All these could cut our greenhouse emissions. The catch: They can’t be done fast enough, not even fast enough to achieve the climate busting reduction of 0.5 Gt CO2/year. Saving the climate is not just becoming zero carbon but doing it fast enough (without creating large emissions making new cars and building new buildings). That means reducing our consumption and accepting degrowth and creating different and simpler lifestyles.

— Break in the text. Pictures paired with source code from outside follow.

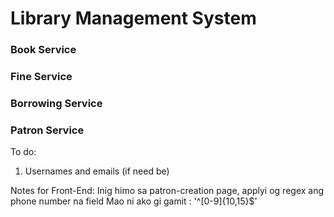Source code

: # Library Management System

### Book Service

### Fine Service

### Borrowing Service

### Patron Service
To do:
1. Usernames and emails (if need be)

Notes for Front-End:
Inig himo sa patron-creation page, applyi og regex ang phone number na field
Mao ni ako gi gamit : '^[0-9]{10,15}$'



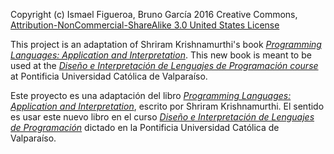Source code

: Copyright (c) Ismael Figueroa, Bruno García 2016
Creative Commons, [Attribution-NonCommercial-ShareAlike 3.0 United States License](http://creativecommons.org/licenses/by-nc-sa/3.0/us/)

This project is an adaptation of Shriram Krishnamurthi's book [*Programming Languages: Application and Interpretation*](https://cs.brown.edu/~sk/Publications/Books/ProgLangs/2007-04-26/).
This new book is meant to be used at the [*Diseño e Interpretación de Lenguajes de Programación course*](http://zeus.inf.ucv.cl/~ifigueroa/doku.php/teaching/plai) at Pontificia Universidad Católica de Valparaíso.

Este proyecto es una adaptación del libro [*Programming Languages: Application and Interpretation*](https://cs.brown.edu/~sk/Publications/Books/ProgLangs/2007-04-26/), escrito por Shriram Krishnamurthi.
El sentido es usar este nuevo libro en el curso [*Diseño e Interpretación de Lenguajes de Programación*](http://zeus.inf.ucv.cl/~ifigueroa/doku.php/teaching/plai) dictado en la Pontificia Universidad Católica de Valparaíso.
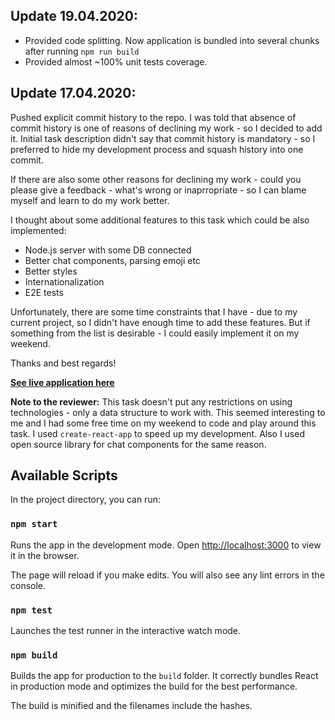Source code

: ## Update 19.04.2020:

- Provided code splitting. Now application is bundled into several chunks after running `npm run build`
- Provided almost ~100% unit tests coverage.

## Update 17.04.2020:

Pushed explicit commit history to the repo. I was told that absence of commit history is one of reasons of declining my work - so I decided to add it. Initial task description didn't say that commit history is mandatory - so I preferred to hide my development process and squash history into one commit.

If there are also some other reasons for declining my work - could you please give a feedback - what's wrong or inaprropriate - so I can blame myself and learn to do my work better.

I thought about some additional features to this task which could be also implemented:

- Node.js server with some DB connected
- Better chat components, parsing emoji etc
- Better styles
- Internationalization
- E2E tests

Unfortunately, there are some time constraints that I have - due to my current project, so I didn't have enough time to add these features. But if something from the list is desirable - I could easily implement it on my weekend.

Thanks and best regards!

**[See live application here](https://5e93fcd0fdd5cfd3c8218e25--chat-replay-test-app.netlify.com/)**

**Note to the reviewer:**
This task doesn't put any restrictions on using technologies - only a data structure to work with. This seemed interesting to me and I had some free time on my weekend to code and play around this task. I used `create-react-app` to speed up my development. Also I used open source library for chat components for the same reason.

## Available Scripts

In the project directory, you can run:

### `npm start`

Runs the app in the development mode.
Open [http://localhost:3000](http://localhost:3000) to view it in the browser.

The page will reload if you make edits.
You will also see any lint errors in the console.

### `npm test`

Launches the test runner in the interactive watch mode.

### `npm build`

Builds the app for production to the `build` folder.
It correctly bundles React in production mode and optimizes the build for the best performance.

The build is minified and the filenames include the hashes.
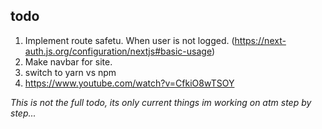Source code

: ## todo

1. Implement route safetu. When user is not logged. (https://next-auth.js.org/configuration/nextjs#basic-usage)
2. Make navbar for site.
3. switch to yarn vs npm
4. https://www.youtube.com/watch?v=CfkiO8wTSOY

*This is not the full todo, its only current things im working on atm step by step...*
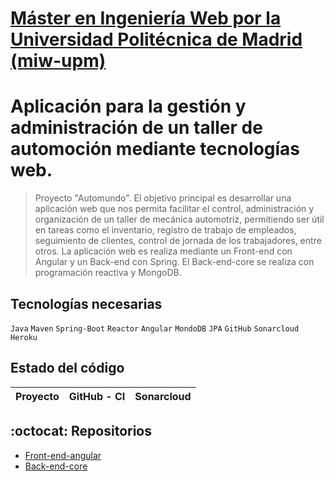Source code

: # [Máster en Ingeniería Web por la Universidad Politécnica de Madrid (miw-upm)](http://miw.etsisi.upm.es)
# Aplicación para la gestión y administración de un taller de automoción mediante tecnologías web.
> Proyecto "Automundo". El objetivo principal es desarrollar una aplicación web que nos permita facilitar el control, administración y organización de un taller de mecánica automotriz, permitiendo ser útil en tareas como el inventario, registro de trabajo de empleados, seguimiento de clientes, control de jornada de los trabajadores, entre otros. La aplicación web es realiza mediante un Front-end con Angular y un Back-end con Spring. El Back-end-core se realiza con programación reactiva y MongoDB.

## Tecnologías necesarias
`Java` `Maven` `Spring-Boot` `Reactor` `Angular` `MondoDB` `JPA` `GitHub` `Sonarcloud` `Heroku`

## Estado del código
Proyecto | GitHub - CI | Sonarcloud
-- | -- | --


## :octocat: Repositorios
* [Front-end-angular](https://github.com/crismartin/automundo-angular)
* [Back-end-core](https://github.com/crismartin/automundo-core)
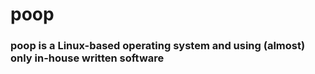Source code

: # poop
### poop is a Linux-based operating system and using (almost) only in-house written software 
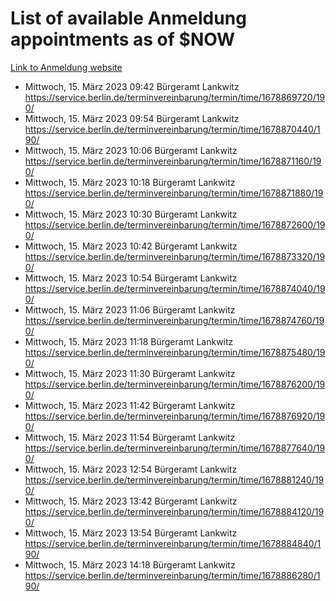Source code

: # List of available Anmeldung appointments as of $NOW
[Link to Anmeldung website](https://service.berlin.de/terminvereinbarung/termin/tag.php?termin=1&anliegen[]=120686&dienstleisterlist=122210,122217,327316,122219,327312,122227,327314,122231,327346,122243,327348,122254,122252,329742,122260,329745,122262,329748,122271,327278,122273,327274,122277,327276,330436,122280,327294,122282,327290,122284,327292,122291,327270,122285,327266,122286,327264,122296,327268,150230,329760,122297,327286,122294,327284,122312,329763,122314,329775,122304,327330,122311,327334,122309,327332,317869,122281,327352,122279,329772,122283,122276,327324,122274,327326,122267,329766,122246,327318,122251,327320,122257,327322,122208,327298,122226,327300&herkunft=http%3A%2F%2Fservice.berlin.de%2Fdienstleistung%2F120686%2F)
- Mittwoch, 15. März 2023 09:42 Bürgeramt Lankwitz https://service.berlin.de/terminvereinbarung/termin/time/1678869720/190/
- Mittwoch, 15. März 2023 09:54 Bürgeramt Lankwitz https://service.berlin.de/terminvereinbarung/termin/time/1678870440/190/
- Mittwoch, 15. März 2023 10:06 Bürgeramt Lankwitz https://service.berlin.de/terminvereinbarung/termin/time/1678871160/190/
- Mittwoch, 15. März 2023 10:18 Bürgeramt Lankwitz https://service.berlin.de/terminvereinbarung/termin/time/1678871880/190/
- Mittwoch, 15. März 2023 10:30 Bürgeramt Lankwitz https://service.berlin.de/terminvereinbarung/termin/time/1678872600/190/
- Mittwoch, 15. März 2023 10:42 Bürgeramt Lankwitz https://service.berlin.de/terminvereinbarung/termin/time/1678873320/190/
- Mittwoch, 15. März 2023 10:54 Bürgeramt Lankwitz https://service.berlin.de/terminvereinbarung/termin/time/1678874040/190/
- Mittwoch, 15. März 2023 11:06 Bürgeramt Lankwitz https://service.berlin.de/terminvereinbarung/termin/time/1678874760/190/
- Mittwoch, 15. März 2023 11:18 Bürgeramt Lankwitz https://service.berlin.de/terminvereinbarung/termin/time/1678875480/190/
- Mittwoch, 15. März 2023 11:30 Bürgeramt Lankwitz https://service.berlin.de/terminvereinbarung/termin/time/1678876200/190/
- Mittwoch, 15. März 2023 11:42 Bürgeramt Lankwitz https://service.berlin.de/terminvereinbarung/termin/time/1678876920/190/
- Mittwoch, 15. März 2023 11:54 Bürgeramt Lankwitz https://service.berlin.de/terminvereinbarung/termin/time/1678877640/190/
- Mittwoch, 15. März 2023 12:54 Bürgeramt Lankwitz https://service.berlin.de/terminvereinbarung/termin/time/1678881240/190/
- Mittwoch, 15. März 2023 13:42 Bürgeramt Lankwitz https://service.berlin.de/terminvereinbarung/termin/time/1678884120/190/
- Mittwoch, 15. März 2023 13:54 Bürgeramt Lankwitz https://service.berlin.de/terminvereinbarung/termin/time/1678884840/190/
- Mittwoch, 15. März 2023 14:18 Bürgeramt Lankwitz https://service.berlin.de/terminvereinbarung/termin/time/1678886280/190/
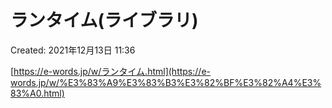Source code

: # ランタイム(ライブラリ)

Created: 2021年12月13日 11:36

[https://e-words.jp/w/ランタイム.html](https://e-words.jp/w/%E3%83%A9%E3%83%B3%E3%82%BF%E3%82%A4%E3%83%A0.html)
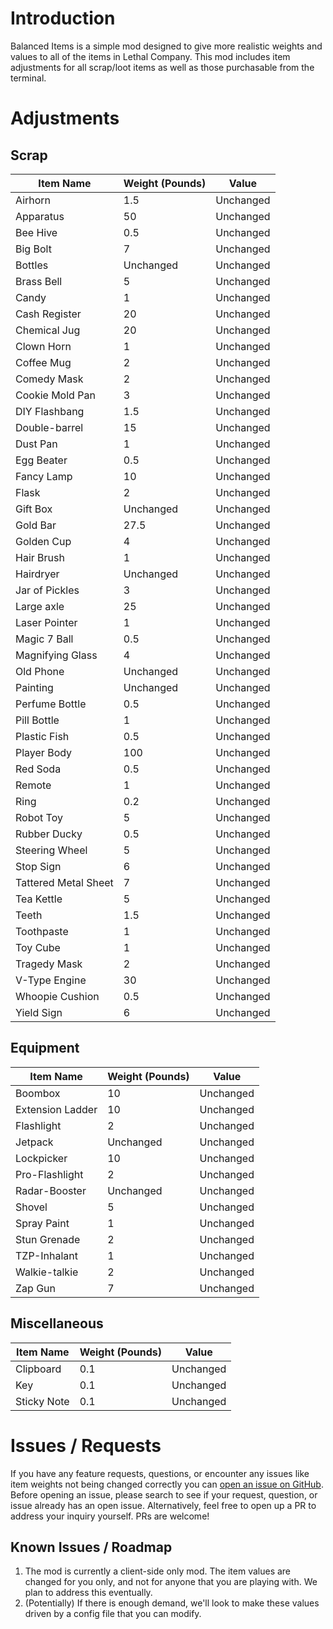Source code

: ﻿# Introduction
Balanced Items is a simple mod designed to give more realistic weights and values to all of the items in Lethal Company.
This mod includes item adjustments for all scrap/loot items as well as those purchasable from the terminal.

# Adjustments
## Scrap
| Item Name            | Weight (Pounds) | Value     |
|----------------------|-----------------|-----------|
| Airhorn              | 1.5             | Unchanged |
| Apparatus            | 50              | Unchanged |
| Bee Hive             | 0.5             | Unchanged |
| Big Bolt             | 7               | Unchanged |
| Bottles              | Unchanged       | Unchanged |
| Brass Bell           | 5               | Unchanged |
| Candy                | 1               | Unchanged |
| Cash Register        | 20              | Unchanged |
| Chemical Jug         | 20              | Unchanged |
| Clown Horn           | 1               | Unchanged |
| Coffee Mug           | 2               | Unchanged |
| Comedy Mask          | 2               | Unchanged |
| Cookie Mold Pan      | 3               | Unchanged |
| DIY Flashbang        | 1.5             | Unchanged |
| Double-barrel        | 15              | Unchanged |
| Dust Pan             | 1               | Unchanged |
| Egg Beater           | 0.5             | Unchanged |
| Fancy Lamp           | 10              | Unchanged |
| Flask                | 2               | Unchanged |
| Gift Box             | Unchanged       | Unchanged |
| Gold Bar             | 27.5            | Unchanged |
| Golden Cup           | 4               | Unchanged |
| Hair Brush           | 1               | Unchanged |
| Hairdryer            | Unchanged       | Unchanged |
| Jar of Pickles       | 3               | Unchanged |
| Large axle           | 25              | Unchanged |
| Laser Pointer        | 1               | Unchanged |
| Magic 7 Ball         | 0.5             | Unchanged |
| Magnifying Glass     | 4               | Unchanged |
| Old Phone            | Unchanged       | Unchanged |
| Painting             | Unchanged       | Unchanged |
| Perfume Bottle       | 0.5             | Unchanged |
| Pill Bottle          | 1               | Unchanged |
| Plastic Fish         | 0.5             | Unchanged |
| Player Body          | 100             | Unchanged |
| Red Soda             | 0.5             | Unchanged |
| Remote               | 1               | Unchanged |
| Ring                 | 0.2             | Unchanged |
| Robot Toy            | 5               | Unchanged |
| Rubber Ducky         | 0.5             | Unchanged |
| Steering Wheel       | 5               | Unchanged |
| Stop Sign            | 6               | Unchanged |
| Tattered Metal Sheet | 7               | Unchanged |
| Tea Kettle           | 5               | Unchanged |
| Teeth                | 1.5             | Unchanged |
| Toothpaste           | 1               | Unchanged |
| Toy Cube             | 1               | Unchanged |
| Tragedy Mask         | 2               | Unchanged |
| V-Type Engine        | 30              | Unchanged |
| Whoopie Cushion      | 0.5             | Unchanged |
| Yield Sign           | 6               | Unchanged |

## Equipment
| Item Name        | Weight (Pounds) | Value     |
|------------------|-----------------|-----------|
| Boombox          | 10              | Unchanged |
| Extension Ladder | 10              | Unchanged |
| Flashlight       | 2               | Unchanged |
| Jetpack          | Unchanged       | Unchanged |
| Lockpicker       | 10              | Unchanged |
| Pro-Flashlight   | 2               | Unchanged |
| Radar-Booster    | Unchanged       | Unchanged |
| Shovel           | 5               | Unchanged |
| Spray Paint      | 1               | Unchanged |
| Stun Grenade     | 2               | Unchanged |
| TZP-Inhalant     | 1               | Unchanged |
| Walkie-talkie    | 2               | Unchanged |
| Zap Gun          | 7               | Unchanged |

## Miscellaneous
| Item Name   | Weight (Pounds) | Value     |
|-------------|-----------------|-----------|
| Clipboard   | 0.1             | Unchanged |
| Key         | 0.1             | Unchanged |
| Sticky Note | 0.1             | Unchanged |

# Issues / Requests
If you have any feature requests, questions, or encounter any issues like item weights not being changed correctly you can [open an issue on GitHub](https://github.com/Doug-Murphy/LethalCompanyMods/issues).
Before opening an issue, please search to see if your request, question, or issue already has an open issue.
Alternatively, feel free to open up a PR to address your inquiry yourself. PRs are welcome!

## Known Issues / Roadmap
1. The mod is currently a client-side only mod. The item values are changed for you only, and not for anyone that you are playing with. We plan to address this eventually.
2. (Potentially) If there is enough demand, we'll look to make these values driven by a config file that you can modify.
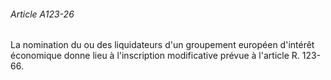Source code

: ###### Article A123-26

La nomination du ou des liquidateurs d'un groupement européen d'intérêt économique donne lieu à l'inscription modificative prévue à l'article R. 123-66.

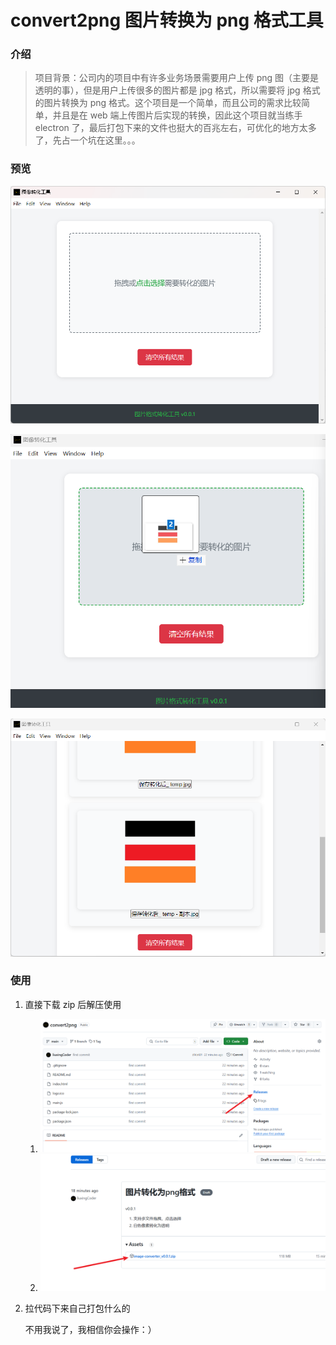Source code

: # convert2png 图片转换为 png 格式工具

### 介绍

> 项目背景：公司内的项目中有许多业务场景需要用户上传 png 图（主要是透明的事），但是用户上传很多的图片都是 jpg 格式，所以需要将 jpg 格式的图片转换为 png 格式。这个项目是一个简单，而且公司的需求比较简单，并且是在 web 端上传图片后实现的转换，因此这个项目就当练手 electron 了，最后打包下来的文件也挺大的百兆左右，可优化的地方太多了，先占一个坑在这里。。。

### 预览

![alt text](image.png)

![alt text](image-1.png)

![alt text](image-2.png)

### 使用

1. 直接下载 zip 后解压使用

   1. ![alt text](image-3.png)
   2. ![alt text](image-4.png)

2. 拉代码下来自己打包什么的

   不用我说了，我相信你会操作：）
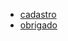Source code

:
 - [cadastro](czargab18.github.io/caminhodigital/cadadstro)
 - [obrigado](czargab18.github.io/caminhodigital/obrigado)
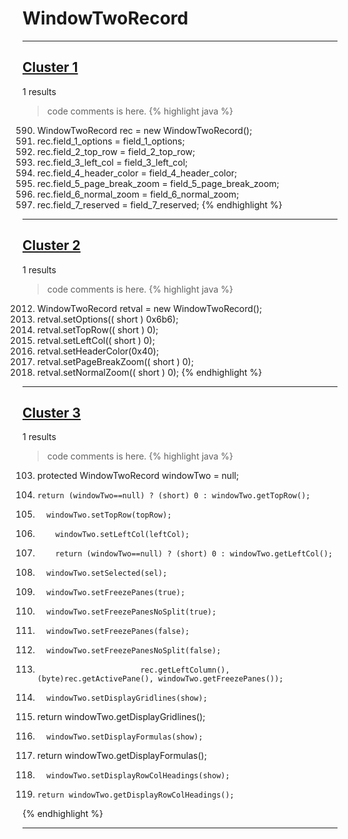 # WindowTwoRecord

***

## [Cluster 1](./1)
1 results
> code comments is here.
{% highlight java %}
590. WindowTwoRecord rec = new WindowTwoRecord();
591. rec.field_1_options = field_1_options;
592. rec.field_2_top_row = field_2_top_row;
593. rec.field_3_left_col = field_3_left_col;
594. rec.field_4_header_color = field_4_header_color;
595. rec.field_5_page_break_zoom = field_5_page_break_zoom;
596. rec.field_6_normal_zoom = field_6_normal_zoom;
597. rec.field_7_reserved = field_7_reserved;
{% endhighlight %}

***

## [Cluster 2](./2)
1 results
> code comments is here.
{% highlight java %}
2012. WindowTwoRecord retval = new WindowTwoRecord();
2014. retval.setOptions(( short ) 0x6b6);
2015. retval.setTopRow(( short ) 0);
2016. retval.setLeftCol(( short ) 0);
2017. retval.setHeaderColor(0x40);
2018. retval.setPageBreakZoom(( short ) 0);
2019. retval.setNormalZoom(( short ) 0);
{% endhighlight %}

***

## [Cluster 3](./3)
1 results
> code comments is here.
{% highlight java %}
103.   protected WindowTwoRecord            windowTwo         =     null;
2044.     return (windowTwo==null) ? (short) 0 : windowTwo.getTopRow();
2051.       windowTwo.setTopRow(topRow);
2062.         windowTwo.setLeftCol(leftCol);
2068.         return (windowTwo==null) ? (short) 0 : windowTwo.getLeftCol();
2358.       windowTwo.setSelected(sel);
2460.       windowTwo.setFreezePanes(true);
2461.       windowTwo.setFreezePanesNoSplit(true);
2496.       windowTwo.setFreezePanes(false);
2497.       windowTwo.setFreezePanesNoSplit(false);
2514.                            rec.getLeftColumn(), (byte)rec.getActivePane(), windowTwo.getFreezePanes());      
2626.       windowTwo.setDisplayGridlines(show);
2634. return windowTwo.getDisplayGridlines();
2642.       windowTwo.setDisplayFormulas(show);
2650. return windowTwo.getDisplayFormulas();
2658.       windowTwo.setDisplayRowColHeadings(show);
2666.     return windowTwo.getDisplayRowColHeadings();
{% endhighlight %}

***

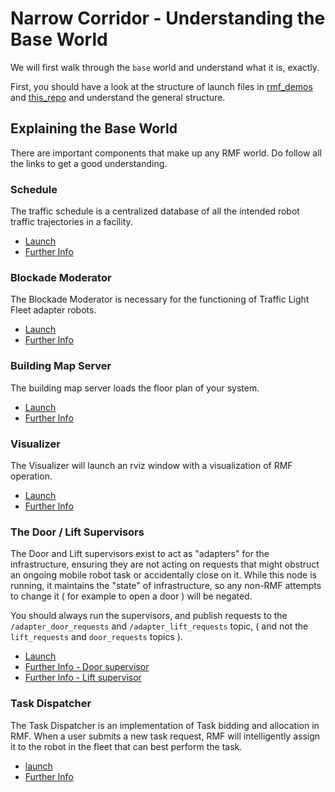 # Narrow Corridor - Understanding the Base World

We will first walk through the `base` world and understand what it is, exactly.

First, you should have a look at the structure of launch files in [rmf_demos](https://github.com/open-rmf/rmf_demos/tree/main/rmf_demos/launch) and [this_repo](/launch) and understand the general structure.

## Explaining the Base World
There are important components that make up any RMF world. Do follow all the links to get a good understanding.

### Schedule
The traffic schedule is a centralized database of all the intended robot traffic trajectories in a facility. 

* [Launch](https://github.com/open-rmf/rmf_gym/blob/main/rmf_gym_worlds/launch/common.launch.xml#L12-L15)
* [Further Info](https://osrf.github.io/ros2multirobotbook/rmf-core.html#traffic-schedule)

### Blockade Moderator
The Blockade Moderator is necessary for the functioning of Traffic Light Fleet adapter robots.

* [Launch](https://github.com/open-rmf/rmf_gym/blob/main/rmf_gym_worlds/launch/common.launch.xml#L17-L20)
* [Further Info](https://osrf.github.io/ros2multirobotbook/rmf-core.html?highlight=traffic%20light#fleet-adapters)

### Building Map Server
The building map server loads the floor plan of your system.

* [Launch](https://github.com/open-rmf/rmf_gym/blob/main/rmf_gym_worlds/launch/common.launch.xml#L23-L2://github.com/open-rmf/rmf_gym/blob/main/rmf_gym_worlds/launch/common.launch.xml#L23-L27)
* [Further Info](https://github.com/open-rmf/rmf_traffic_editor/#rmf_traffic_editor)

### Visualizer
The Visualizer will launch an rviz window with a visualization of RMF operation.
* [Launch](https://github.com/open-rmf/rmf_demos/blob/main/rmf_demos/launch/common.launch.xml#L30-L39)
* [Further Info](https://github.com/open-rmf/rmf_visualization)

### The Door / Lift Supervisors
The Door and Lift supervisors exist to act as "adapters" for the infrastructure, ensuring they are not acting on requests that might obstruct an ongoing mobile robot task or accidentally close on it. While this node is running, it maintains the "state" of infrastructure, so any non-RMF attempts to change it ( for example to open a door ) will be negated.

You should always run the supervisors, and publish requests to the `/adapter_door_requests` and `/adapter_lift_requests` topic, ( and not the `lift_requests` and `door_requests` topics ).

* [Launch](https://github.com/open-rmf/rmf_gym/blob/main/rmf_gym_worlds/launch/common.launch.xml#L39-L47)
* [Further Info - Door supervisor](https://osrf.github.io/ros2multirobotbook/integration_doors.html#integration)
* [Further Info - Lift supervisor](https://osrf.github.io/ros2multirobotbook/integration_lifts.html#integration)


### Task Dispatcher
The Task Dispatcher is an implementation of Task bidding and allocation in RMF. When a user submits a new task request, RMF will intelligently assign it to the robot in the fleet that can best perform the task.

* [launch](https://github.com/open-rmf/rmf_demos/blob/main/rmf_demos/launch/common.launch.xml#L50-L56)
* [Further Info](https://osrf.github.io/ros2multirobotbook/task.html)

We need to change our lifestyles. Perhaps we should ask God for some enhanced commandments. His new commandments might start like this:
Kill My world as little as you can
Don’t drive a car,
Don’t fly in planes
And leave that corned beef in the can
Kill My world as little as you’re able
Don’t build with bricks
Don’t build with steel
And eat the horse that’s in your stable.
Don’t kill My world by rushing all the time
Gaze at the stars
Breathe in the air
Revere creation that is Mine
Hashtags: #HadWeButWorldEnoughAndTime #KillMyWorldAsLittleAsYouCan
Postscript: Climate and democracy
The Telegraph reported a comment by Professor Sir Michael Grub after the Paris agreement last year
Professor Michael Grubb of University College London said achieving 1.5C would require “higher energy prices” and more onshore wind farms.
“However much people profess to care about climate change, they do not seem willing to vote for this – nor do politicians seem willing to really try and persuade them,” he said. “All the evidence from the past 15 years leads me to conclude that actually delivering 1.5C is simply incompatible with democracy.”